Für die Brüder war das die Chance, sich von nun an auch wieder am Morgen sehen zu können. Am ersten Tag hatte Robert mit neuem Schulranzen neben seiner Mutter in der Aula der Schule gesessen und war von der Direktorin und anderen Lehrern begrüßt worden, die so viel lachten und von Freude sprachen wie sonst im ganzen Jahr nicht. Sein Vater war nicht dabei, aber das war so normal wie bei den meisten seiner Mitschüler, nur hatte es bei ihm einen anderen Grund. Robert war an dem Morgen nicht aufgeregt gewesen und schon gar nicht ängstlich. Er vermutete, dass die Dinge, die dort auf ihn zukamen, kein Problem darstellten, wenn es mit dem vergleichbar war, was er in den letzten vier Jahren erlebt hatte, ebenso wenig wie die vielen neuen Mitschüler.
Es würde eine Zeit brauchen, bis sie begriffen, dass er nicht mit ihnen rumtobte, keine Bilder von Fußballern oder Autos tauschte und auch zu keinem ihrer Kindergeburtstage kommen würde, aber irgendwann kapierten sie es. Auch die Sache mit den Kopfreisen, so nannte er es selbst, machte ihm keine Sorgen und würde sich genauso einspielen wie in der Grundschule. Denn wenn es ihm zu langweilig wurde oder eine Sache ihn nicht interessierte, verließ er den Raum. Nicht, dass er aufstand und tatsächlich ging, so etwas tat er nie. Seiner Mutter wurde bei jedem Elternsprechtag gesagt, dass er ein ruhiges Kind sei, vielleicht ein wenig zu ruhig in manchen Situationen, aber er störe wirklich nie. Und wenn er manchmal abwesend scheine, sei das bei den Leistungen wohl kein Problem für ihn.

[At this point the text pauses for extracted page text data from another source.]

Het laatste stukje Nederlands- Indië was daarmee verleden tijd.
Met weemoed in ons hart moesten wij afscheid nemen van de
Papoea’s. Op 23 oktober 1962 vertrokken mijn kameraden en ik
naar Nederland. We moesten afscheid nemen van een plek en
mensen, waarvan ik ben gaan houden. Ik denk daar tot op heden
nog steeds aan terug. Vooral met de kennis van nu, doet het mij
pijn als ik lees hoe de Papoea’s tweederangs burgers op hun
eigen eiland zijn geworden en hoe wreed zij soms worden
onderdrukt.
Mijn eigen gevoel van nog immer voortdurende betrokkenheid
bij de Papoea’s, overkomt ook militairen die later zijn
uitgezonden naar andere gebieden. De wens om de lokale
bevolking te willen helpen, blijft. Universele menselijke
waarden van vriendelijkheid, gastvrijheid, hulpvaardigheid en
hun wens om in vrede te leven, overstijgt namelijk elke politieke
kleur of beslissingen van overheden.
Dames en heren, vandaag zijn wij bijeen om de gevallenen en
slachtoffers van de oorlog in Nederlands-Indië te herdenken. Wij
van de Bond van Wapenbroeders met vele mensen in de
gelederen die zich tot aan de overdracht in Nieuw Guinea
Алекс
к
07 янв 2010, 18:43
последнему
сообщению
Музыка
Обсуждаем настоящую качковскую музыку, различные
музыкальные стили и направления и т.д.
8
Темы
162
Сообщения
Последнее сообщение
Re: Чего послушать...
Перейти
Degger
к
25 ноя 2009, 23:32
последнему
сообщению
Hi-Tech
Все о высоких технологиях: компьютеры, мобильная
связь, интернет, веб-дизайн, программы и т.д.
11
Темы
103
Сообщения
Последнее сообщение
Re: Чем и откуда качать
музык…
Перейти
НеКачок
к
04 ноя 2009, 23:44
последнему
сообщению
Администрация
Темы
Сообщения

Nein, Robert reiste innerlich. Er verließ den Raum und war in diesem Augenblick woanders. Robert hatte sich daran gewöhnt, dass in seinem Kopf manchmal eigenartige Dinge vor sich gingen, seit die Sache mit seinem Bruder zum ersten Mal passiert war. Er hatte noch nie mit jemandem darüber gesprochen, aber etwas sagte ihm, dass es nicht in Ordnung war, dass es anders war als bei anderen. Die Stimme kam jetzt öfter und auch in Momenten und Situationen, in denen er sie früher nicht gehört hatte und an denen er selbst gar nicht beteiligt war. Nicht lange nach dem Schulwechsel stand er in einer großen Pause oben auf dem langen Flur der Schule und sah durch das Fenster den anderen auf dem Schulhof zu. Das Gewimmel und Gerenne dort unten hasste er, und manchmal gelang es ihm, sich auf der Toilette zu verstecken, bis alle Lehrer und Schüler verschwunden waren, dann kam er wieder heraus.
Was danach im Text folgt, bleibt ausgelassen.